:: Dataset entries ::
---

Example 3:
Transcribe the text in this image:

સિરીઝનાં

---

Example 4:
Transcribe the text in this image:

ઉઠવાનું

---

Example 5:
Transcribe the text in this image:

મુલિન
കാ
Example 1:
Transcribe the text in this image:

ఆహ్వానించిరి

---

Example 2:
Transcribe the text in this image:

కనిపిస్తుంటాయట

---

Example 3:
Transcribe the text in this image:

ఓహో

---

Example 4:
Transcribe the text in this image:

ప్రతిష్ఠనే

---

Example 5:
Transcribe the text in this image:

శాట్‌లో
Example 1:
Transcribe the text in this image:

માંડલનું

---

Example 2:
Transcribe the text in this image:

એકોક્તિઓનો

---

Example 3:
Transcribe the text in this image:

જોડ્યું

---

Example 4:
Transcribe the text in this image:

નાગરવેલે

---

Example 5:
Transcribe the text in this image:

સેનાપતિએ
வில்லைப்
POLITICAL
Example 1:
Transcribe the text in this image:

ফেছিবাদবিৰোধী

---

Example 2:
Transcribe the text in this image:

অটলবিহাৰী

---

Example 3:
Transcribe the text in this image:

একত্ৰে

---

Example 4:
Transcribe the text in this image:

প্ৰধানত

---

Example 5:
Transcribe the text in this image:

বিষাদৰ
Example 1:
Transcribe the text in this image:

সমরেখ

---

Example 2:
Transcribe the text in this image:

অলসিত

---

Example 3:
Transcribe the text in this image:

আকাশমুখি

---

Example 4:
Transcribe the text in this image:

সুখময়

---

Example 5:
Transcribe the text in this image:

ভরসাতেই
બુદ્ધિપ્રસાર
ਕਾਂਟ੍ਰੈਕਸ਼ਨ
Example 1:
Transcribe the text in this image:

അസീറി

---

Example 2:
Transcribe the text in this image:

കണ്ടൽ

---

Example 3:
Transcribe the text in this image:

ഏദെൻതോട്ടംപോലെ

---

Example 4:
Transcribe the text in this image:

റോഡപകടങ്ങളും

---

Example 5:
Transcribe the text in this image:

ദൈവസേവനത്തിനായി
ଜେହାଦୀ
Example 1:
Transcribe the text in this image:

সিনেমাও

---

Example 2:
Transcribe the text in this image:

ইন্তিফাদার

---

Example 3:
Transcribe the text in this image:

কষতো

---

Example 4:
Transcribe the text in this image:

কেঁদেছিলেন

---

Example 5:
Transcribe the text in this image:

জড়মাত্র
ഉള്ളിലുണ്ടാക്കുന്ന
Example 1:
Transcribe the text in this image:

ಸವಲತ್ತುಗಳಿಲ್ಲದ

:: TASK ::
What is needed is a word-for-word restatement of all the data.

:: SOLUTION FOR THIS EXERCISE ::
---

Example 3:
Transcribe the text in this image:

સિરીઝનાં

---

Example 4:
Transcribe the text in this image:

ઉઠવાનું

---

Example 5:
Transcribe the text in this image:

મુલિન
കാ
Example 1:
Transcribe the text in this image:

ఆహ్వానించిరి

---

Example 2:
Transcribe the text in this image:

కనిపిస్తుంటాయట

---

Example 3:
Transcribe the text in this image:

ఓహో

---

Example 4:
Transcribe the text in this image:

ప్రతిష్ఠనే

---

Example 5:
Transcribe the text in this image:

శాట్‌లో
Example 1:
Transcribe the text in this image:

માંડલનું

---

Example 2:
Transcribe the text in this image:

એકોક્તિઓનો

---

Example 3:
Transcribe the text in this image:

જોડ્યું

---

Example 4:
Transcribe the text in this image:

નાગરવેલે

---

Example 5:
Transcribe the text in this image:

સેનાપતિએ
வில்லைப்
POLITICAL
Example 1:
Transcribe the text in this image:

ফেছিবাদবিৰোধী

---

Example 2:
Transcribe the text in this image:

অটলবিহাৰী

---

Example 3:
Transcribe the text in this image:

একত্ৰে

---

Example 4:
Transcribe the text in this image:

প্ৰধানত

---

Example 5:
Transcribe the text in this image:

বিষাদৰ
Example 1:
Transcribe the text in this image:

সমরেখ

---

Example 2:
Transcribe the text in this image:

অলসিত

---

Example 3:
Transcribe the text in this image:

আকাশমুখি

---

Example 4:
Transcribe the text in this image:

সুখময়

---

Example 5:
Transcribe the text in this image:

ভরসাতেই
બુદ્ધિપ્રસાર
ਕਾਂਟ੍ਰੈਕਸ਼ਨ
Example 1:
Transcribe the text in this image:

അസീറി

---

Example 2:
Transcribe the text in this image:

കണ്ടൽ

---

Example 3:
Transcribe the text in this image:

ഏദെൻതോട്ടംപോലെ

---

Example 4:
Transcribe the text in this image:

റോഡപകടങ്ങളും

---

Example 5:
Transcribe the text in this image:

ദൈവസേവനത്തിനായി
ଜେହାଦୀ
Example 1:
Transcribe the text in this image:

সিনেমাও

---

Example 2:
Transcribe the text in this image:

ইন্তিফাদার

---

Example 3:
Transcribe the text in this image:

কষতো

---

Example 4:
Transcribe the text in this image:

কেঁদেছিলেন

---

Example 5:
Transcribe the text in this image:

জড়মাত্র
ഉള്ളിലുണ്ടാക്കുന്ന
Example 1:
Transcribe the text in this image:

ಸವಲತ್ತುಗಳಿಲ್ಲದ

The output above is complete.